# 課題の指示:
提示文章にある「死因は呼吸器不全に伴う急性肺炎だったそうです。」という一文を英語に翻訳せよ。

# 提示文章:
彼女が言いたかったことは何だったのか
それから数時間後、私が勤務を終えて着替えていると、救急車の音が聞こえてきます。どんどん音は大きくなって、どうやらこちらに向かっていることがわかります。実は、救急車を要請したのは看護師であり、対象者はNさんでした。看護師によると、居室を訪問した時には、すでに意識は混濁していたと言います。私は、玄関先で口に酸素マスクを掛けられ担架で救急隊によって運ばれていく彼女を見ながら、さっき何を感じてあのような話を私にしたのだろうか、と思いを巡らせました。翌日の午前中、結局、搬送先の病院で息を引き取りました。死因は呼吸器不全に伴う急性肺炎だったそうです。
その日の夕方、長男が居室の片づけに来ていました。立ち会った生活相談員の話によると、長男は、実の子供ではなく、養子だったと言います。子供のいなかったNさん夫婦は、養子をとって実の子供のように育てたようです。特にNさんは厳しかったと言います。長男は、居室の片づけなど手につかない様子で、Nさんの寝ていたベッドに腰を下ろして、ただただ、おいおいと周囲の人など気にも留めずに、泣いているだけだったと言います。
彼女の身に、何が起きていたのかなど、私が知る由もありません。よく言う「虫の知らせ」「死期を自覚することができた」ということなのでしょう。今にして思うと、「少し気にしておいてほしい」という意味は、助けてほしいということではなく、「これから死ぬのでよろしくね」という意味だったのかもわかりません。なぜなら、もし、助けてほしいという気持ちで言ったのであれば、これから病院に行くと言ったに違いありません。今でも私の脳裏には、右手で杖を突き、左手には在宅酸素のボンベを積んだ引き車を引く姿が焼きついています。

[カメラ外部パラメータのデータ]

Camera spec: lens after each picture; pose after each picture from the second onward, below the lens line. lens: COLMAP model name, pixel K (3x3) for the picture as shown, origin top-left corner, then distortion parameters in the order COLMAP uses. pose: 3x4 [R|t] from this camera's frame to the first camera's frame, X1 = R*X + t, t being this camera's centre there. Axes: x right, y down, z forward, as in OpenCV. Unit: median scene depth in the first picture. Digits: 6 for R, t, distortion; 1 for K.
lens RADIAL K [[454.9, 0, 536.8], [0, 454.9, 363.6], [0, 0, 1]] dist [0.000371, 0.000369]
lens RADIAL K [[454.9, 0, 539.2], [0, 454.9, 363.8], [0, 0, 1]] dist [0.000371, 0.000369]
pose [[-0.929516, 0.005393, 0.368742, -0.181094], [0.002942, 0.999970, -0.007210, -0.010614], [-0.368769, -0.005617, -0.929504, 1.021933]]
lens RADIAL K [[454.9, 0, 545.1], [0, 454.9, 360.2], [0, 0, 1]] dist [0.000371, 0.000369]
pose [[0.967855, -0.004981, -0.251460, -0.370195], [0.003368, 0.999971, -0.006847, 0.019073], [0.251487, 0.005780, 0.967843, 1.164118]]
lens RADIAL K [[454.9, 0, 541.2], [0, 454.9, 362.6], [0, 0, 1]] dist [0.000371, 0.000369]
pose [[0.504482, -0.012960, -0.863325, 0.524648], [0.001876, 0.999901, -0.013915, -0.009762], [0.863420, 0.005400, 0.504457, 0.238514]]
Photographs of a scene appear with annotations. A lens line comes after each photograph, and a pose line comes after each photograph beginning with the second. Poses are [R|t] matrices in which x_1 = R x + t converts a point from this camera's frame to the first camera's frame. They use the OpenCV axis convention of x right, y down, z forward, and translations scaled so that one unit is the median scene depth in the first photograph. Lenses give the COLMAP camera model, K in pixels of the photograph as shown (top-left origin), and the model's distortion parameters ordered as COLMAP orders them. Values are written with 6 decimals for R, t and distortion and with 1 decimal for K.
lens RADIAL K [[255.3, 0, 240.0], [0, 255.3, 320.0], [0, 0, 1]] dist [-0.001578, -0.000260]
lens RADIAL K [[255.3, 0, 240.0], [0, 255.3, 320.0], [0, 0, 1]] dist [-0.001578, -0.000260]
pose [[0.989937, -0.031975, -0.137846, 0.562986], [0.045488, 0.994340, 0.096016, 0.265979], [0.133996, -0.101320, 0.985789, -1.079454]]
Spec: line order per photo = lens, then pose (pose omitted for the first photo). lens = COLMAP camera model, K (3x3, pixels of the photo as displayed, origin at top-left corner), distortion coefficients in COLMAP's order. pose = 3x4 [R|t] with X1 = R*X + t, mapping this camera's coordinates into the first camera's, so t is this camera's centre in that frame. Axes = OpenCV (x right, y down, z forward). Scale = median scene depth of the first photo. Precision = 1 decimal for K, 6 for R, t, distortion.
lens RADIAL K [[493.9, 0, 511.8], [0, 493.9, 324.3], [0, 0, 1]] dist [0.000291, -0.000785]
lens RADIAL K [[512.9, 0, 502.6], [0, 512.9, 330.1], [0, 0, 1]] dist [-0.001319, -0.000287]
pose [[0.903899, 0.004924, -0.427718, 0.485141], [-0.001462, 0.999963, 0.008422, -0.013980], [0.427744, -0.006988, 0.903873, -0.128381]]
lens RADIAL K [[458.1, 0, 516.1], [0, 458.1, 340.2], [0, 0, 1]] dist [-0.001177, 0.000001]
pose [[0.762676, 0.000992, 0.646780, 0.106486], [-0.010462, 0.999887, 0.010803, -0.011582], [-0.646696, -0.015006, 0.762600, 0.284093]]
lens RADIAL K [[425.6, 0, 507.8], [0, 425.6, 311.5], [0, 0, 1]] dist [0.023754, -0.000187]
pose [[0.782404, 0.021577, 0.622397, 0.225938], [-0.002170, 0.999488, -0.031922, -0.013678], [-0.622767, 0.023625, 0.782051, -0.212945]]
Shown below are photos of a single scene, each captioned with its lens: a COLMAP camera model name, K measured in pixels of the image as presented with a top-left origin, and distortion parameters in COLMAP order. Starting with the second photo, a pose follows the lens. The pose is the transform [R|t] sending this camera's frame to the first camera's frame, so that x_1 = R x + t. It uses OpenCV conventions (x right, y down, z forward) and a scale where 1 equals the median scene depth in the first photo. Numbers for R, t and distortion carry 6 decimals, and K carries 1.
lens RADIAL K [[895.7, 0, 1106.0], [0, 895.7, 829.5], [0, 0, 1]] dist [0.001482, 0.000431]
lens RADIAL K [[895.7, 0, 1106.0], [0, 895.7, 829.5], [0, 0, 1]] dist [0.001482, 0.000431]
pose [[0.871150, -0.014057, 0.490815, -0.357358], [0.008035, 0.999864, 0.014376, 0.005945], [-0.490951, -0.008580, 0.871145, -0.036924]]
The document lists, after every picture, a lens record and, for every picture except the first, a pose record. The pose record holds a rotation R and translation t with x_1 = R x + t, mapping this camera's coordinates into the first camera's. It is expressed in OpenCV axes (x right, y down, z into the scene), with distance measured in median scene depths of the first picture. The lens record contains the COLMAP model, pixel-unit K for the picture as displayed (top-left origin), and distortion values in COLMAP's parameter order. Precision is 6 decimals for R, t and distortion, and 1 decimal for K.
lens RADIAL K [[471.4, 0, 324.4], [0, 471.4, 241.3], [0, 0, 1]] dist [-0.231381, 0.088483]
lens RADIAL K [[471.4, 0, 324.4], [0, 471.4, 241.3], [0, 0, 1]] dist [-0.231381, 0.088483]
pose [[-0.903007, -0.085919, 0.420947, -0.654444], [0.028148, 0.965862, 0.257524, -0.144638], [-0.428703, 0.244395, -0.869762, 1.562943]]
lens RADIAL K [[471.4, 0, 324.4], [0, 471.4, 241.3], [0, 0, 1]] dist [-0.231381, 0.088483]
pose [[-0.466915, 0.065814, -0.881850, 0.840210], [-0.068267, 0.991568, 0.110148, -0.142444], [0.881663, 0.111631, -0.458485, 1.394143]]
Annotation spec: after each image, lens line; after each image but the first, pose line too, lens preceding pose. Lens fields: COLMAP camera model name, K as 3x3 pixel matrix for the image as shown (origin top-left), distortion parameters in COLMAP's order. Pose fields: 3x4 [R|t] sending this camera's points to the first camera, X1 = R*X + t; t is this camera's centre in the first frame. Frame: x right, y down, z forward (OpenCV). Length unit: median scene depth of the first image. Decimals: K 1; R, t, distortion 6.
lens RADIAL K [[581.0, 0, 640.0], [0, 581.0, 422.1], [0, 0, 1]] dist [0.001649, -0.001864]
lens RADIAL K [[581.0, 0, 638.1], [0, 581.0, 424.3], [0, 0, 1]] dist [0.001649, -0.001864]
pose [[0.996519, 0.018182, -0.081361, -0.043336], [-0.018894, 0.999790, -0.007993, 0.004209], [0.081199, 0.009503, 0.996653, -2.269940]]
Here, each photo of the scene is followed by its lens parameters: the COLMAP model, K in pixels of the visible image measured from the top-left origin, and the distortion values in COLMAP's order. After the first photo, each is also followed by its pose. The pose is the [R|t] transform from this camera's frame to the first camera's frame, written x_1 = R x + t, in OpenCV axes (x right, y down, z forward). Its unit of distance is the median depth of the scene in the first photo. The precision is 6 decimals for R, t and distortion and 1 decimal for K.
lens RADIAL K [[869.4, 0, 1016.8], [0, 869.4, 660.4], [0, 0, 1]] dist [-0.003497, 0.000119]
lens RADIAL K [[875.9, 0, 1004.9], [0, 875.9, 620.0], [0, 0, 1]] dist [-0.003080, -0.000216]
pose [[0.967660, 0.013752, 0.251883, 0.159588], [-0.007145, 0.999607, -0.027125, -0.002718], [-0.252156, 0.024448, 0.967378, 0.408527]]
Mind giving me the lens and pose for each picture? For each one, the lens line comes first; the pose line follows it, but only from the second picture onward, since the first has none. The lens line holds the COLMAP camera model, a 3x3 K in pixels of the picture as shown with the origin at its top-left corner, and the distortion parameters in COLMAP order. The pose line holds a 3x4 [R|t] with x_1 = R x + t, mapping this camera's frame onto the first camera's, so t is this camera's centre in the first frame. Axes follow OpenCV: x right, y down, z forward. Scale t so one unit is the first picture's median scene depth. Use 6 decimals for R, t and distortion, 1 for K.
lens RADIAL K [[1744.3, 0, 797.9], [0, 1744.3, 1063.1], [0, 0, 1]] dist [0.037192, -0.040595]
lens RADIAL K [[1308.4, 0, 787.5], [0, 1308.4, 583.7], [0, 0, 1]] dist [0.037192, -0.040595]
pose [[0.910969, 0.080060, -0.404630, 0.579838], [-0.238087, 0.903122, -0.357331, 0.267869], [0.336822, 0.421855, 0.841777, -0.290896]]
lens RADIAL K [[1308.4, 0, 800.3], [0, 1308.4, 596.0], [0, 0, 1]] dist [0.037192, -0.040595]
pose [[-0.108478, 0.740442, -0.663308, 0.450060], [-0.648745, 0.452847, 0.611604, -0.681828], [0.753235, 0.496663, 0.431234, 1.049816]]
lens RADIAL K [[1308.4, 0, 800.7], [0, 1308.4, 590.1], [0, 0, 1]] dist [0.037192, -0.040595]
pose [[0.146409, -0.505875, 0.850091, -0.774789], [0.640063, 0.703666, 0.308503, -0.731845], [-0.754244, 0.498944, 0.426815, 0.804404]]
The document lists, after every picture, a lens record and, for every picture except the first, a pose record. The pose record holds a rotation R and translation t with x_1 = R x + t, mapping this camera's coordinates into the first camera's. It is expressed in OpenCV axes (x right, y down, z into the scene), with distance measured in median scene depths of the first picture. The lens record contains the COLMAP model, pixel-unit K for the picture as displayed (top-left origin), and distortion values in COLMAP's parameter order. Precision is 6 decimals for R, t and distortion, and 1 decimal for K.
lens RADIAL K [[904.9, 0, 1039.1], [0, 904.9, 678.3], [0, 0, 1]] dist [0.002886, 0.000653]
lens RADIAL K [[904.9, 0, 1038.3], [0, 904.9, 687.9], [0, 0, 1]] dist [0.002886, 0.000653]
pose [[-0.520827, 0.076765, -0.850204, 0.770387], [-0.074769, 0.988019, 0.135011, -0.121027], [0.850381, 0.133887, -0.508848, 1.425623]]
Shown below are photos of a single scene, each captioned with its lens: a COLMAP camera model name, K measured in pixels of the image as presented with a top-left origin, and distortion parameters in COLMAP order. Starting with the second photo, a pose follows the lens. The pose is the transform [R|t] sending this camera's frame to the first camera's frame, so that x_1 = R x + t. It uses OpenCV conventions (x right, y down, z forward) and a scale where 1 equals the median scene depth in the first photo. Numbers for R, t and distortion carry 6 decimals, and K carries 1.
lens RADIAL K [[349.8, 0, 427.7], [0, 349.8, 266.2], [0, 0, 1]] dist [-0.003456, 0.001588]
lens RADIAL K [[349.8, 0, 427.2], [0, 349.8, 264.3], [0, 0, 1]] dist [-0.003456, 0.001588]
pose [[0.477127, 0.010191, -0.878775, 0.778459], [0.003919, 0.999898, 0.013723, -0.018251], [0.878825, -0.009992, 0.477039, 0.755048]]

# あなたの解答:
The cause of death was reportedly acute pneumonia accompanying respiratory failure.